**SELECTED TEXT:**
────

# Daisy doesn't sleep in her igloo...



## stepheny_ann12 (Feb 16, 2013)

We brought our new family member home. She seems to be adjusting pretty well. I'm curious as to how normal it is that she does not sleep in her igloo. She curls up in a corner of her cage. She's not liner diving either. Not sure what to make of it.


----------



## sklock65 (Jan 9, 2013)

Hedgies often adjust to their new homes differently. If you just brought her home it's probably nothing to be concerned about...just be sure she is warm enough and maybe try another option (snuggle sack, etc) that she could end up taking a liking to. Congrats on your new spikey baby!


----------



## stepheny_ann12 (Feb 16, 2013)

I do have a sleep bag in the igloo should I just try that without the igloo. And I've checked the temperature and it is close to 80.


----------



## fionas_mommy (Oct 27, 2012)

I know many MIGHT disagree with me but watch the temp isnt TOO warm. watch for splatting lol that may be why shes outside the igloo/snuggle sack. some hedgies (like my Fiona) liked it around 72-73. some do like it around 80. so don't turn the temp down because of what I said...but I mean just be on guard


----------



## reedwoman814 (Mar 4, 2013)

When I brought Aeris home last weekend, I had to pick up the igloo and put her inside for her to realize what it's for. Lol


----------



## sklock65 (Jan 9, 2013)

fionas_mommy said:


> I know many MIGHT disagree with me but watch the temp isnt TOO warm.

────

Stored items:
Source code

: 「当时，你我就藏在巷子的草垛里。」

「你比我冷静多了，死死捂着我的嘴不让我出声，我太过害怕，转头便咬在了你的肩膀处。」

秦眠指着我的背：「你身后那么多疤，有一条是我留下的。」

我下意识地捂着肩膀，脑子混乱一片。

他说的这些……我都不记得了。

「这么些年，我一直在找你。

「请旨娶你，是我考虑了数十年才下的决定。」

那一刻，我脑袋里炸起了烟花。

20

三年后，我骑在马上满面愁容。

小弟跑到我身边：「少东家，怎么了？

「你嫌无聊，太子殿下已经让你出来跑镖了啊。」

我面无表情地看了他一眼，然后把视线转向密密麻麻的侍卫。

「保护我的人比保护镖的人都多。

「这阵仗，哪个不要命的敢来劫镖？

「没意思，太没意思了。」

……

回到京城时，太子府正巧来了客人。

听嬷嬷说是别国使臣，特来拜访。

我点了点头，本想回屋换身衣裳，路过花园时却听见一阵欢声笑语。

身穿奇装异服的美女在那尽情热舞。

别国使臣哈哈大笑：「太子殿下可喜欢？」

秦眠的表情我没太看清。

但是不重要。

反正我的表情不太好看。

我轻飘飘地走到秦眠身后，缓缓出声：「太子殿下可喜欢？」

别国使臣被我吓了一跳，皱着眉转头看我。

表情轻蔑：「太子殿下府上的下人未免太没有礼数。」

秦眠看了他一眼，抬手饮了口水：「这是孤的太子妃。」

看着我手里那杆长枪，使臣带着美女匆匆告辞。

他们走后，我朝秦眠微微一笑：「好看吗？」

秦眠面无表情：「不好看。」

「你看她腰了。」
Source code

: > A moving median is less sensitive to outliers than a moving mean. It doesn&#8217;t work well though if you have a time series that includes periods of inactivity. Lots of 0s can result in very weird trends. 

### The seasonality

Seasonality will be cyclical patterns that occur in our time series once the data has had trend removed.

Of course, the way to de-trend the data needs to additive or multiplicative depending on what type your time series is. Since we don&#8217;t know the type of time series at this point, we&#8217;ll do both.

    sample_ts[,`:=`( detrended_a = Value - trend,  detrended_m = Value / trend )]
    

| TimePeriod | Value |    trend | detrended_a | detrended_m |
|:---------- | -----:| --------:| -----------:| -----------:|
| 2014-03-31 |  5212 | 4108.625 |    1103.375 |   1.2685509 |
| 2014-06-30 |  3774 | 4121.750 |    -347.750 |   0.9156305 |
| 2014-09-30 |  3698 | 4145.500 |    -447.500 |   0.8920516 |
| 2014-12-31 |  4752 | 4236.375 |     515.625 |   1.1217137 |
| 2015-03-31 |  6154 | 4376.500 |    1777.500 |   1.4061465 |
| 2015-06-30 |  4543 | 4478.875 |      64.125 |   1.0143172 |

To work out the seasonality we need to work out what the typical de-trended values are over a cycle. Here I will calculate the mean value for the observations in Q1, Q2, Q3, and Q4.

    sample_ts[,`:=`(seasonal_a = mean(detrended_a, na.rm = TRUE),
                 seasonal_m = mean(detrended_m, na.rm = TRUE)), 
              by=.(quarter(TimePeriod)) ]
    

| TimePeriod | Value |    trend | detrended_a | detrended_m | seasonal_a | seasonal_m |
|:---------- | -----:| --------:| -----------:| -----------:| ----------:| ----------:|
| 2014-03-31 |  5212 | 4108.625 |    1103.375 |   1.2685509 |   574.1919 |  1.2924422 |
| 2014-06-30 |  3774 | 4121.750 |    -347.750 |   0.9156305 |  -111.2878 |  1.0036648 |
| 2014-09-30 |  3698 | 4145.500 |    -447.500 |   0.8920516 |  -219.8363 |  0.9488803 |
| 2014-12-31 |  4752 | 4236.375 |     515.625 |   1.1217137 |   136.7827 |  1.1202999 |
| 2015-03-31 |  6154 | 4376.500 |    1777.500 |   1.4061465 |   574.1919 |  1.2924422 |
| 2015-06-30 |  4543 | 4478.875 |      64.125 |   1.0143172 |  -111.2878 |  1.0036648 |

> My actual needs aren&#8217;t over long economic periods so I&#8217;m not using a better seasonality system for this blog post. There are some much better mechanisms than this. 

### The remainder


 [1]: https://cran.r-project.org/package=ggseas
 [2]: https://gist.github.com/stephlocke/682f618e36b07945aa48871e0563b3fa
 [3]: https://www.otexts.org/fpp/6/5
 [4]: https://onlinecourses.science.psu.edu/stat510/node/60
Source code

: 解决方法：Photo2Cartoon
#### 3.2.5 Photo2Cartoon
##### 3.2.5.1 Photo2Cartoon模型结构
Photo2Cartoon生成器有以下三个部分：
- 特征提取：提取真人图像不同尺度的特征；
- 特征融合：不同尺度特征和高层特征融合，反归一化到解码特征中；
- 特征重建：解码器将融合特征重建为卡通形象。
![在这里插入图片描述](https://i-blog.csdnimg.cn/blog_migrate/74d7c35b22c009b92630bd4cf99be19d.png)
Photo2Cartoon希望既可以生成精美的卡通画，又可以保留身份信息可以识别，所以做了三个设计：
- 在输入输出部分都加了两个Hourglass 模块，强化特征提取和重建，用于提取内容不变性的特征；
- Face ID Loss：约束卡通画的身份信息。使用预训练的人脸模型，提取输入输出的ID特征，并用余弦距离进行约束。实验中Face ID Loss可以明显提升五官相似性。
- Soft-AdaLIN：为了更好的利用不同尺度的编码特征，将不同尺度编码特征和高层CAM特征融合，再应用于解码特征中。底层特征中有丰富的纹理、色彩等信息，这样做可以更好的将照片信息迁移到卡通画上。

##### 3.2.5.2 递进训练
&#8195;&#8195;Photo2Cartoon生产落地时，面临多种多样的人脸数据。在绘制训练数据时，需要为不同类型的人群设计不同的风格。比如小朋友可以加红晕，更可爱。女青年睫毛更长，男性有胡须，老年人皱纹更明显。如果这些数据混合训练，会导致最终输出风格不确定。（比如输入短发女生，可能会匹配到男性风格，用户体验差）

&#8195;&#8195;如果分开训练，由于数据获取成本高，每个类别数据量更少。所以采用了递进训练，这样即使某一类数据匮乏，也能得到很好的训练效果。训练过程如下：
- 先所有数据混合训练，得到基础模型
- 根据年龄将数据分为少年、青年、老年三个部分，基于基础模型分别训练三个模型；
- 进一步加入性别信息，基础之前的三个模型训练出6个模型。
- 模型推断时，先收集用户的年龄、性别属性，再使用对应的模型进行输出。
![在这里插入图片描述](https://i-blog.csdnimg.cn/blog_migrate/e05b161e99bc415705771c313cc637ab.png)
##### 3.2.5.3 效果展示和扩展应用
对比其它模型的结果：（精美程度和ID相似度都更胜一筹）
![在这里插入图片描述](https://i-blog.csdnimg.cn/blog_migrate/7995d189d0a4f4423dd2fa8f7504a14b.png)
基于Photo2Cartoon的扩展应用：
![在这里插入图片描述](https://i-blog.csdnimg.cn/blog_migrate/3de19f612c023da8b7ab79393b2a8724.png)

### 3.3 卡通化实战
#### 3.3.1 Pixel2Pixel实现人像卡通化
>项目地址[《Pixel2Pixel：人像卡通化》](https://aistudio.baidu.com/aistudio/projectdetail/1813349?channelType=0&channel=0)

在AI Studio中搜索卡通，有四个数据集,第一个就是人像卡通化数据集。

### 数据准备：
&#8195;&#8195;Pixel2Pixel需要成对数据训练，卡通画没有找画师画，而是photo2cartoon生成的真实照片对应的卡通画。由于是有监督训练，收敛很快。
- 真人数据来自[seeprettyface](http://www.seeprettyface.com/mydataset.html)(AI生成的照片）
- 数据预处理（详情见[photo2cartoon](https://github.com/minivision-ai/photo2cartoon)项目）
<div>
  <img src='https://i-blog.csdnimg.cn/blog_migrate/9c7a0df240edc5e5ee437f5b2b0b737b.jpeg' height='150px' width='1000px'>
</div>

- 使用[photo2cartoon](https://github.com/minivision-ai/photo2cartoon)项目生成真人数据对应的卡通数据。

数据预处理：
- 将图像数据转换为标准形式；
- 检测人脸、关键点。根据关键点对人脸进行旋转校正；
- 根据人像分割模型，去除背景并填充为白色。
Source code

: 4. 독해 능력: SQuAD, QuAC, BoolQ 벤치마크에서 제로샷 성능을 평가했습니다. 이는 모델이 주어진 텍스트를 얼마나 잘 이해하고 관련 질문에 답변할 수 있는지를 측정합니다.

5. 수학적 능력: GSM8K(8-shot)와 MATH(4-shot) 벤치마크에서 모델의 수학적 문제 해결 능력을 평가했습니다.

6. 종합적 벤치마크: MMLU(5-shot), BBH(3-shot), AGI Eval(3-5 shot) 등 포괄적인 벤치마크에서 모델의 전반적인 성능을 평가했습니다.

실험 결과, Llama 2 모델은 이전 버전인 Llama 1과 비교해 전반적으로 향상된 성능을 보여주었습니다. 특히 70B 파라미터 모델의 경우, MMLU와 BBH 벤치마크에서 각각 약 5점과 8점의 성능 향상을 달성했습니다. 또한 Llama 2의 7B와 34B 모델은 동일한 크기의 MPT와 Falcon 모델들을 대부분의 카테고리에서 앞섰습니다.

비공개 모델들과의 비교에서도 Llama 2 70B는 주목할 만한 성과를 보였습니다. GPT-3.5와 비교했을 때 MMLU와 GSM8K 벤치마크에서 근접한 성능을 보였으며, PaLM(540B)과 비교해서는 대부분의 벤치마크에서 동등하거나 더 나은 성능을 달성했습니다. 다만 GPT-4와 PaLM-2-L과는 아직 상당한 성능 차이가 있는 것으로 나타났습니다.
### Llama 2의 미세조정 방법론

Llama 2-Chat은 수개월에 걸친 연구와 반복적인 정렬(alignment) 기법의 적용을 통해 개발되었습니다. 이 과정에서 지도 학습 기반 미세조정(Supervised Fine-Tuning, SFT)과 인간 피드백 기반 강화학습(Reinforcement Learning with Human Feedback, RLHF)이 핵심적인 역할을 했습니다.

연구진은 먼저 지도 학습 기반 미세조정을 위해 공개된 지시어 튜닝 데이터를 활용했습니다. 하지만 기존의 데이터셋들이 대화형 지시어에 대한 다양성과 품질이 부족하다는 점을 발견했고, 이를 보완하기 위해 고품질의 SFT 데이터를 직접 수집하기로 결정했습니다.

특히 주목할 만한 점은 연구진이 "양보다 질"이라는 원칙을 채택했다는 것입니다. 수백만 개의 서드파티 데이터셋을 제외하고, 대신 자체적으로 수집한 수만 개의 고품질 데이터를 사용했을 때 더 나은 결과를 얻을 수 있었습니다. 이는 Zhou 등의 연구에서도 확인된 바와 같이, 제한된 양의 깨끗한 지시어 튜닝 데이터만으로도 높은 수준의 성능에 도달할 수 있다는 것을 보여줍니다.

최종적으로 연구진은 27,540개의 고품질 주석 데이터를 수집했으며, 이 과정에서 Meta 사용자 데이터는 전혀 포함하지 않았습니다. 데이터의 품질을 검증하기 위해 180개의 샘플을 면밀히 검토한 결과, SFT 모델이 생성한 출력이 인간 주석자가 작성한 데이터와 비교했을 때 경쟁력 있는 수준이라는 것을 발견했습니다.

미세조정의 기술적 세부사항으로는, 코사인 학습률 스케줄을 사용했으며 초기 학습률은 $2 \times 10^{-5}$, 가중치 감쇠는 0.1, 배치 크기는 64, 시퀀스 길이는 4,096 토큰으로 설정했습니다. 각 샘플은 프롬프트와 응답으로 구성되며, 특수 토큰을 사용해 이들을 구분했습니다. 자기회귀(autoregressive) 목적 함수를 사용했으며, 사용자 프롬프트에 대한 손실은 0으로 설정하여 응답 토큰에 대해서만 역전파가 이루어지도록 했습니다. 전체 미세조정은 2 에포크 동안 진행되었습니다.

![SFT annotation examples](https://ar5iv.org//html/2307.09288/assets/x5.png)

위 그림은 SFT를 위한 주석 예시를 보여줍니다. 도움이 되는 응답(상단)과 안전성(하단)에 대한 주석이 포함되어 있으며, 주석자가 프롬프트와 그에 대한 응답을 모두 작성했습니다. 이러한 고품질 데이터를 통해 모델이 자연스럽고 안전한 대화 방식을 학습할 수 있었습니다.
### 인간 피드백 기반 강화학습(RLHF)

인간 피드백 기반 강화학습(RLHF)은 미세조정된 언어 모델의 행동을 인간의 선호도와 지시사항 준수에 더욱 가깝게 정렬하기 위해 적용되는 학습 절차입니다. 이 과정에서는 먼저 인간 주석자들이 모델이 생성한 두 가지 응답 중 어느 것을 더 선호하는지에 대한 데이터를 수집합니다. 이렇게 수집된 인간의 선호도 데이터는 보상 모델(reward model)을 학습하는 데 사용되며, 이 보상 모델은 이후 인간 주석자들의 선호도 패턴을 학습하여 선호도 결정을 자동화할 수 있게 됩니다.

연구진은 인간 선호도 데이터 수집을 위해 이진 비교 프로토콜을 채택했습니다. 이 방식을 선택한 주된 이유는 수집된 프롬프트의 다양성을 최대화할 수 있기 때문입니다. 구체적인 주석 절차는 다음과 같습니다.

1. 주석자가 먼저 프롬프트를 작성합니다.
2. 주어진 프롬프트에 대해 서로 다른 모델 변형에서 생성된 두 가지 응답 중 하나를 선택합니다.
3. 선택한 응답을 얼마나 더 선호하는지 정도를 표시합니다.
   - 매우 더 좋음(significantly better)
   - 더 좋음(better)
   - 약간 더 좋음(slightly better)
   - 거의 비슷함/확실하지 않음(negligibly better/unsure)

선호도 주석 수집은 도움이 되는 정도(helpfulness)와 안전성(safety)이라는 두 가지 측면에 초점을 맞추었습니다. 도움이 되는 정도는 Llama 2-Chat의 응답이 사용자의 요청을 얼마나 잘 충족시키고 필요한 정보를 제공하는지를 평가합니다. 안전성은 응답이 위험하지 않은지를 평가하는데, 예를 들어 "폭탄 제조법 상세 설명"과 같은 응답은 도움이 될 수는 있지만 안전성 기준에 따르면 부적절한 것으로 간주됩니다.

────

**TASKS TO CARRY OUT:**
**A)** Please summarize the hedgehog igloo thread in two sentences.
**B)** From the hedgehog igloo thread, reproduce the passage that begins at the words "## fionas_mommy (Oct" and stops after the words "(Mar 4, 2013)".

**ANSWERS FOR THIS EXERCISE:**
**A)** A new owner reports that Daisy curls up in a corner of her cage instead of sleeping in her igloo, isn't liner diving, and has a sleep bag in the igloo at a temperature close to 80. Replies say hedgies adjust differently and this is probably nothing to worry about, suggest checking that she is warm enough and trying another option such as a snuggle sack, warn that the temperature might be too warm and to watch for splatting, and describe having to put a hedgehog inside the igloo so she would realize what it's for.

**B)**
## fionas_mommy (Oct 27, 2012)

I know many MIGHT disagree with me but watch the temp isnt TOO warm. watch for splatting lol that may be why shes outside the igloo/snuggle sack. some hedgies (like my Fiona) liked it around 72-73. some do like it around 80. so don't turn the temp down because of what I said...but I mean just be on guard


----------



## reedwoman814 (Mar 4, 2013)